■ **Study text**:
<<<<
Deflection of a Falling Mass

[Pushoam]

Homework Statement

Because of the Coriolis force, falling objects on the Earth are deflected
horizontally. For instance, a mass dropped from a tower lands to the
east of a plumb line from the release point. In this example we shall
calculate the deflection of a mass m dropped from a tower of height h
at the Equator.

I have attached the example for your convenience, But I want to solve it on my own with your help.

Homework Equations

3. The Attempt at a Solution

Does it matter whether I consider any point on the Earth or equator?

[/B]
The physical force acting on the system is the gravitational force : $\vec F_{ph} = m \vec g$
Assuming that h is small in comparison with the radius of the earth.

Wrt. the Earth frame( which is non - inertial ),
$\vec F_{n-in} = \vec F _{ph} + \vec F_{pseudo}$
$\vec a_{n-in} = \vec g -\omega ^2 r \hat r - \omega v_{n-in} \hat n$
where I don't know the direction of Coriolis force i.e. $\hat n$ as I don't know the direction of $\vec v_{in}$.
$\hat r$ is the direction from the center of the Earth towards the system

Now, what to do further?

Qualitatively, what I understand is , if the Earth is not rotating, then the path of the mass will be straight as observed from the Earth's frame. Let's mark the point on the Earth where the mass falls by B in this case.
In case of the rotating Earth, before the ball reaches to the Earth's surface, the point marked by B will have moved ahead and so it will fall on another point of the Earth's surface.To a person on the earth, it will appear as a deflection in the motion of mass.

 

[scottdave]

It is not that the ball is still and the Earth moves under it. They are both moving at approximately the same tangential speed. The top of the tower is actually moving slightly faster, because of the longer radius to the center.

 

[haruspex]

Does it matter whether I consider any point on the Earth or equator?

At a pole, there would be no deflection.
At a general point, the released object would temporarily be in an elliptical orbit focussed on the Earth's centre, so would be deflected towards the equator as well as towards the East.
The equator is the simplest case.

 

[Pushoam]

Wrt. inertial frame,
Taking cylindrical coordinate system whose origin coincides with the center of the Earth and the +ve z- axis is along the axis of the rotation of the Earth,
Let's say that the equator is rotating with angular speed $\omega \hat z$. As long as the mass m is in contact with the tower, it's also rotating with angular velocity $\omega\hat z$.
>>>>
■ **Goal of the exercise**: Write out the part of the falling-mass thread from "Because of the Coriolis" to "at the Equator.", word for word.

■ **Data extract**:
<<<<
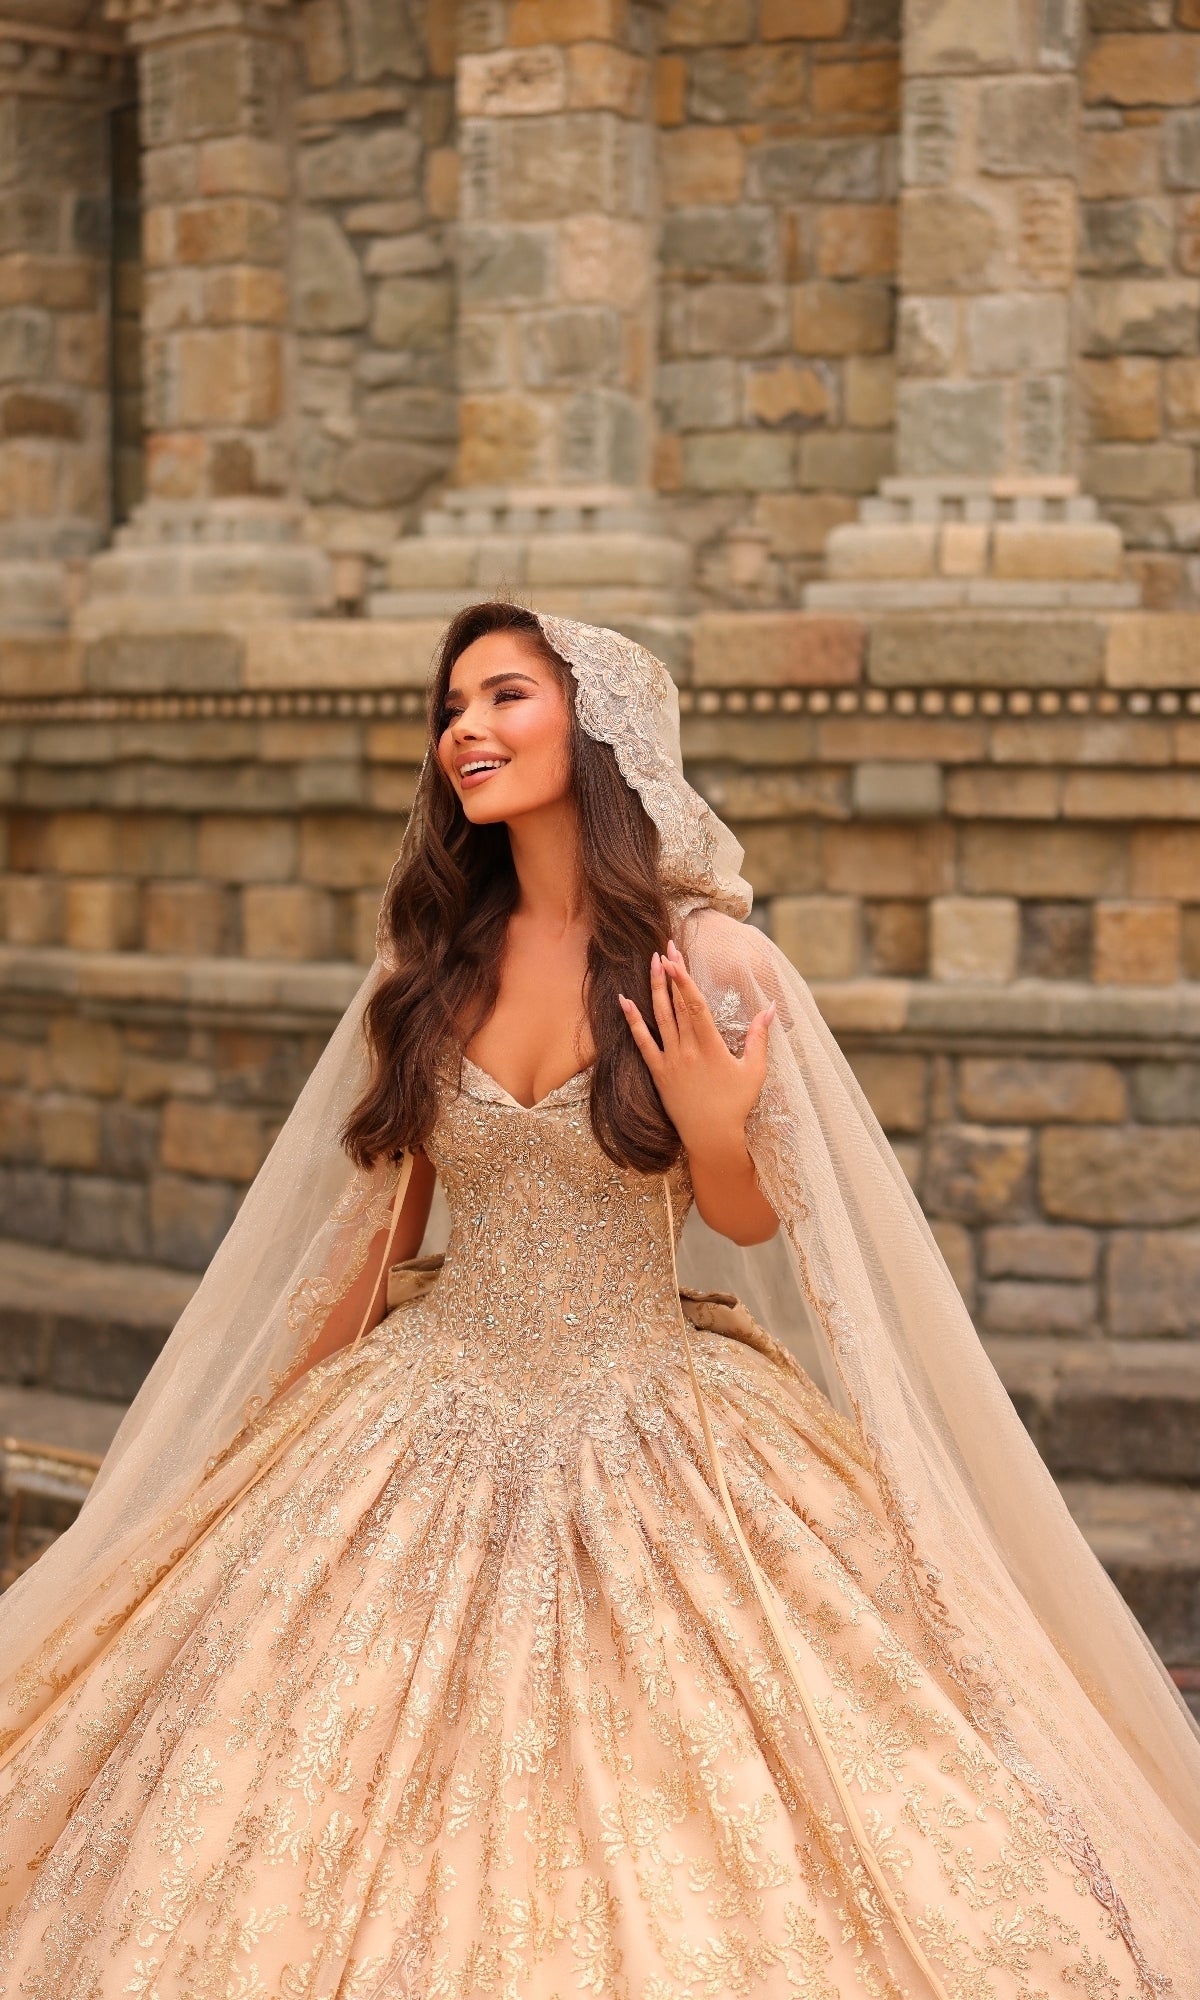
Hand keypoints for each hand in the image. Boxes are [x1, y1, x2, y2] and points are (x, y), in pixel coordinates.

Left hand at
>>>>
■ **Exercise answer**:
Because of the Coriolis force, falling objects on the Earth are deflected
horizontally. For instance, a mass dropped from a tower lands to the
east of a plumb line from the release point. In this example we shall
calculate the deflection of a mass m dropped from a tower of height h
at the Equator.